I turn 35 in a few weeks and in some ways it scares me.
35 sounds like an age for people who can be counted on to return a Redbox or library book on time. 35 year olds can make a bottle of wine last a whole week and probably don’t lose their bike lock keys the day they purchase the lock.
I realize that the reason these qualities intimidate me is because they are the precise qualities I lack: discipline; being grounded; follow-through.
For a girl who has lived 34 years flitting from interest to interest, this year holds a certain challenge for me. The challenge of finding balance between dreaming with my head in the clouds and digging my feet into the earth and trying for the things I want.
Learning to sail for the past few summers has dusted off a fundamental part of who I am and what I want:
I want to live a simple life of travel and writing stories.
I want to laugh and be my goofy self without regard for impressing anyone.
I know the people I want in my life for the long haul.
And I know I want to sail on a small boat on the big ocean.
But sometimes I have to be patient and trust that all these things will happen in time.
Five years ago, my dream was to act. I was going to be an indie movie goddess and that would be that. And it’s funny, I actually made a short film with people I love—and I found that it was enough. I didn’t need it to be seen by a wide audience to feel proud of its creation. I didn’t need other people to define my success.
I also made three, comically bad, films where I played—among other roles—a post-apocalyptic war widow searching for meaning in a now-meaningless void. (I sometimes give copies to my close friends as birthday presents.)

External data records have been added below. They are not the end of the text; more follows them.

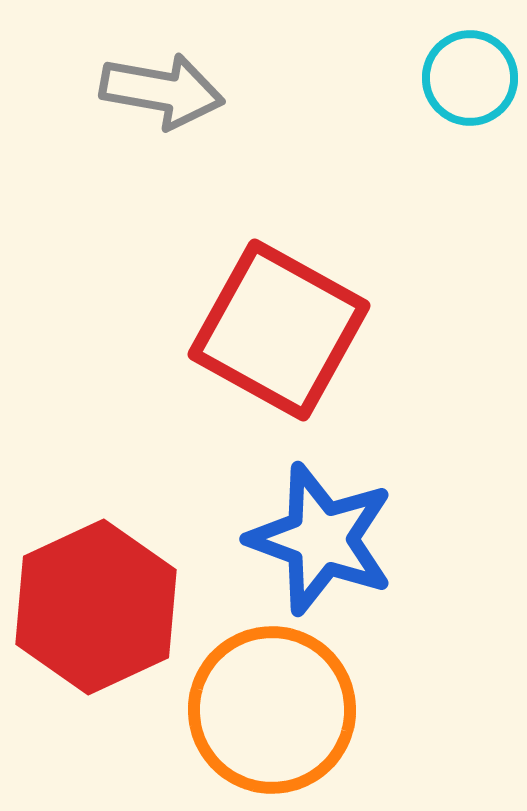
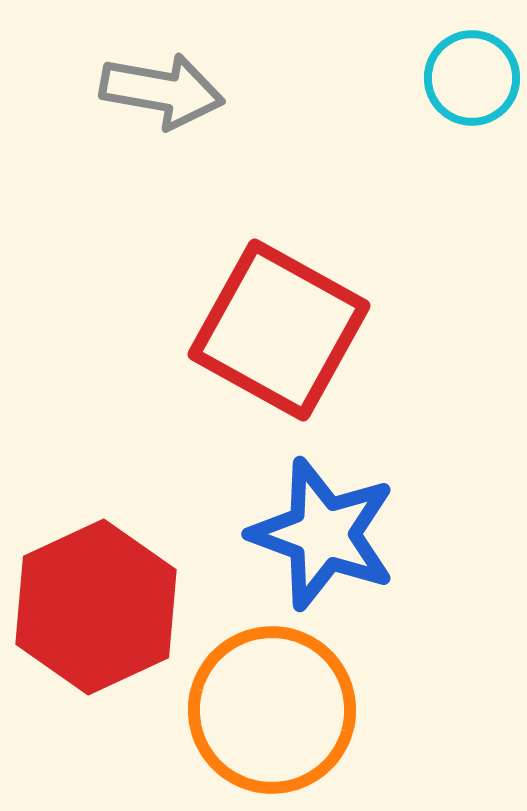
cyan circle: moved 2 px right
blue star: moved 2 px right, 5 px up
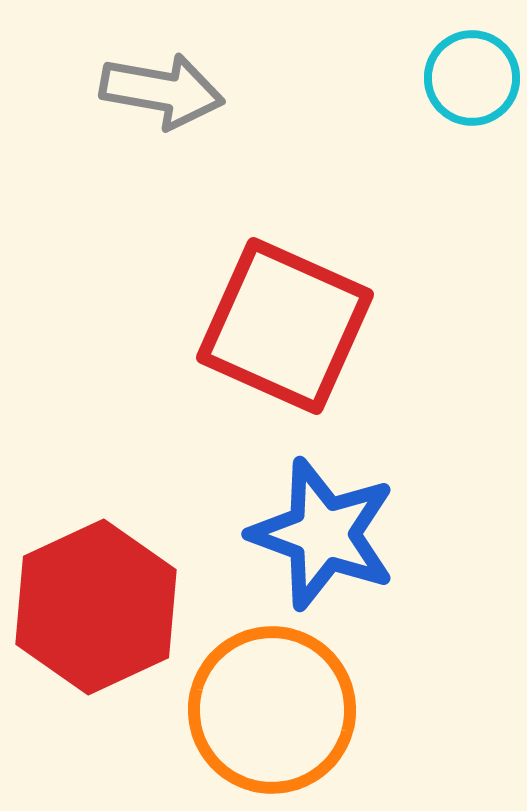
red square: moved 6 px right, 4 px up; rotated 5 degrees counterclockwise
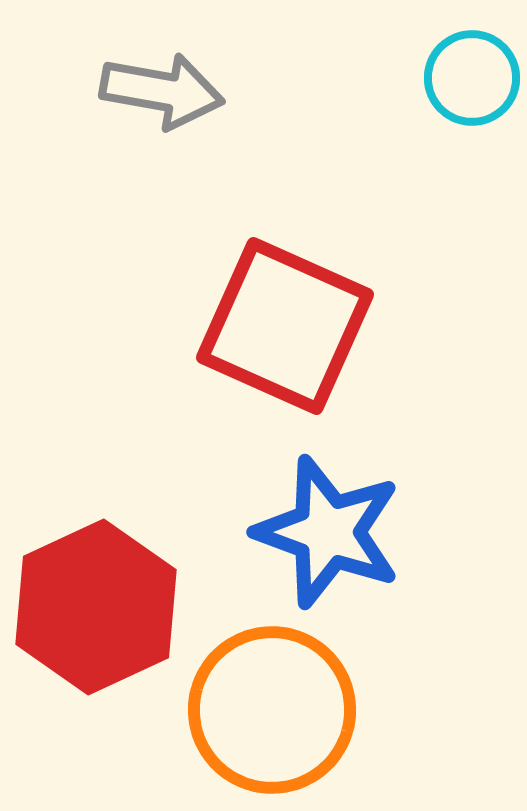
blue star: moved 5 px right, 2 px up
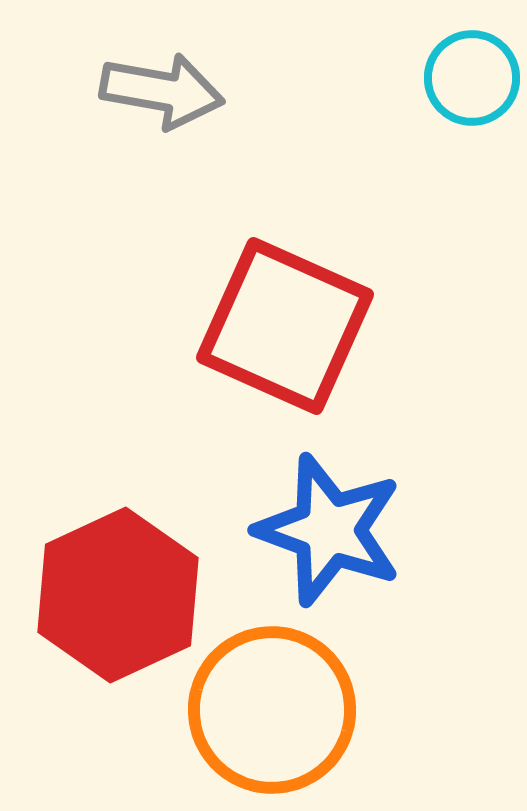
blue star: moved 1 px right, 2 px up
red hexagon: moved 22 px right, 12 px up
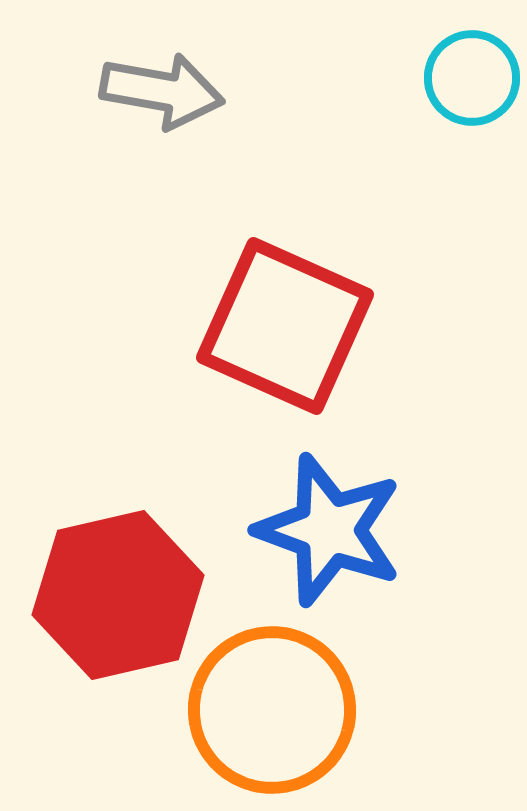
red hexagon: rotated 12 degrees clockwise
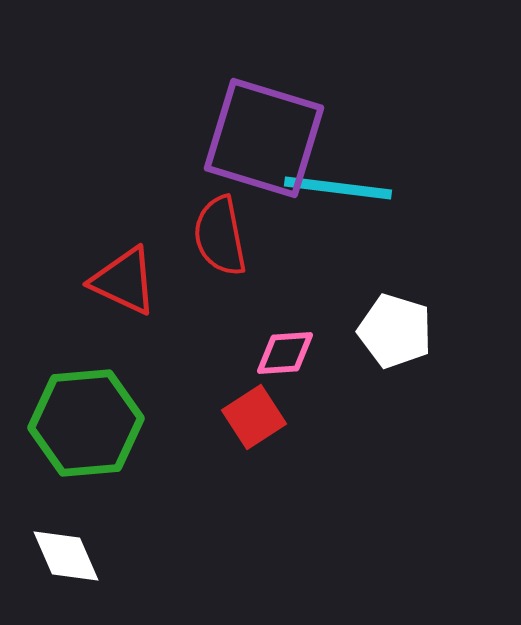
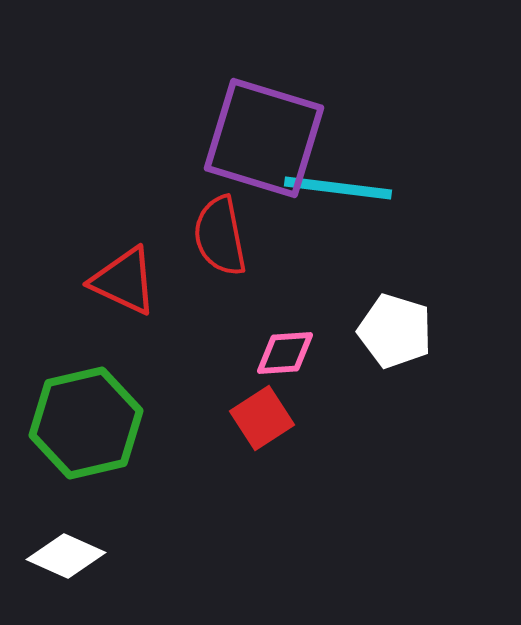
red square: moved 8 px right, 1 px down
green hexagon: rotated 8 degrees counterclockwise
white diamond: rotated 42 degrees counterclockwise
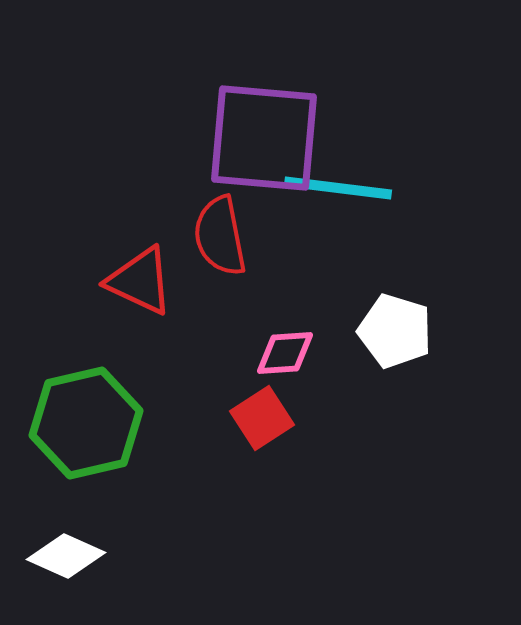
purple square: rotated 12 degrees counterclockwise
red triangle: moved 16 px right
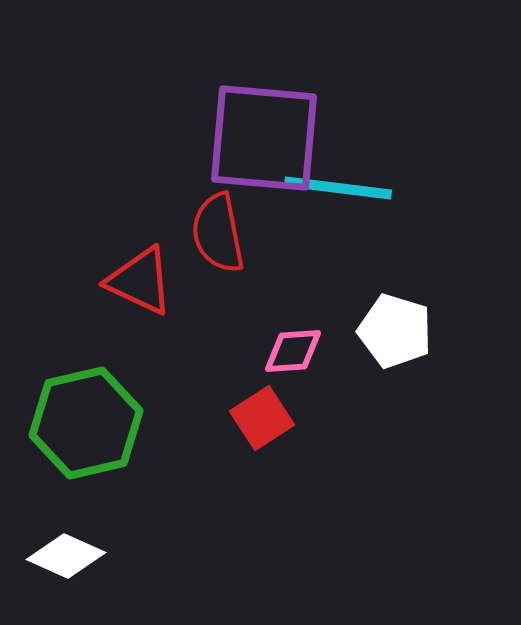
red semicircle: moved 2 px left, 3 px up
pink diamond: moved 8 px right, 2 px up
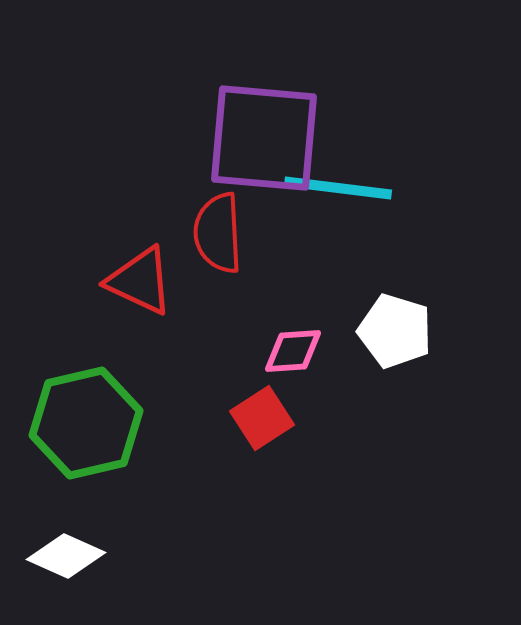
red semicircle: rotated 8 degrees clockwise
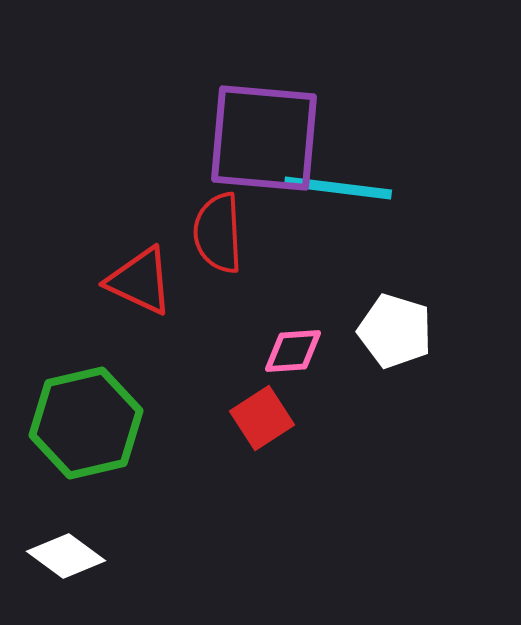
white diamond: rotated 12 degrees clockwise
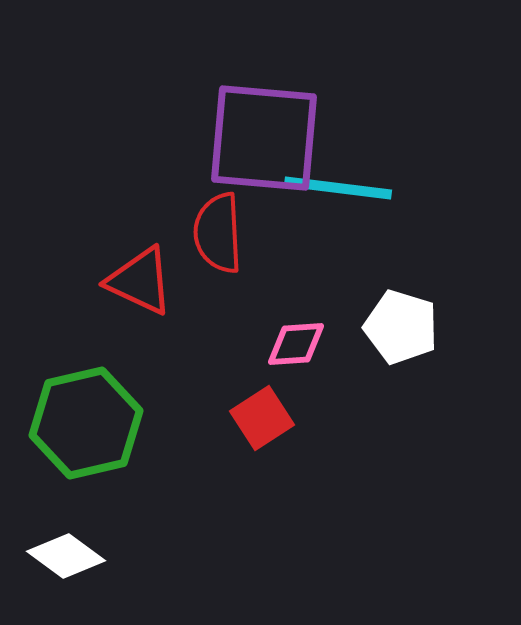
white pentagon: moved 6 px right, 4 px up
pink diamond: moved 3 px right, 7 px up
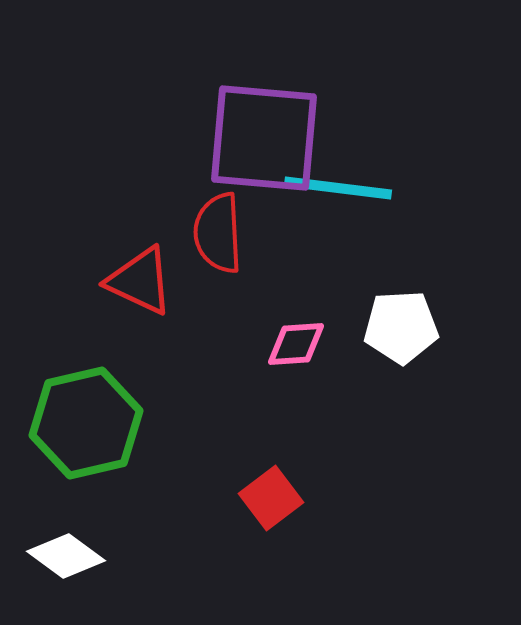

When I did humanitarian work, I used to think I had to be Jane Addams to be a worthwhile contributor. After several volunteer experiences, I have realized that for me, the best way to contribute to the world is to be a good human in the everyday. I no longer want to arrive in a culture and try to help them. Instead, I want to have an exchange with people. To treat those who cross my path with dignity and compassion, even when I’m tired or hot or depressed. Am I always good at it? No way. Sometimes I’m the worst—especially when I’m hot. But the point is to try.
So it’s interesting how priorities shift and how I am so different two weeks shy of 35 than I ever thought I would be as a younger person.
I don’t have kids, or a partner, or a stable career, or whatever the world trains you to believe you need in order to be a success story by American standards. Maybe I never will, who knows?
Instead, I have a job as a deckhand on a pretty wooden sailboat.
I have one more payment on my credit card until I’m free. I have a still-frozen student loan and I have $76 dollars in my bank account.
I have friends and family I love to death.
I have two wedding RSVP’s filled out and stamped that I will probably never send because I also cannot mail things.
I have a back that hurts sometimes. What happens to backs in our thirties?
I have a ridiculous appetite for humor.
And I own one broken down bike named Ruby.
I’m prone to melancholy, so I have to use my comedy to balance out the very real sadness I absorb in the world every day.
I sleep on a bunk bed with a Fabio poster hanging next to it.
And I have a loose promise to sail to Cuba in November with the coolest 70 year old man in the world.
All in all, I’m happy. I have everything I need and then some.
So I guess the thing about turning 35 is, it is just an arbitrary number—as most people suggest. But it is important to me as a measure of the cosmic shift of my life lately. It’s a fire lit directly under my butt, urging me to live bravely and get grounded. To wander and dream and not to equate some measure of stability with a loss of freedom. To remember that a lot can happen in a year, so I should make the most of it.
And I think when 35 taps me on the shoulder in a few weeks, I’ll be excited to turn around and see what happens next.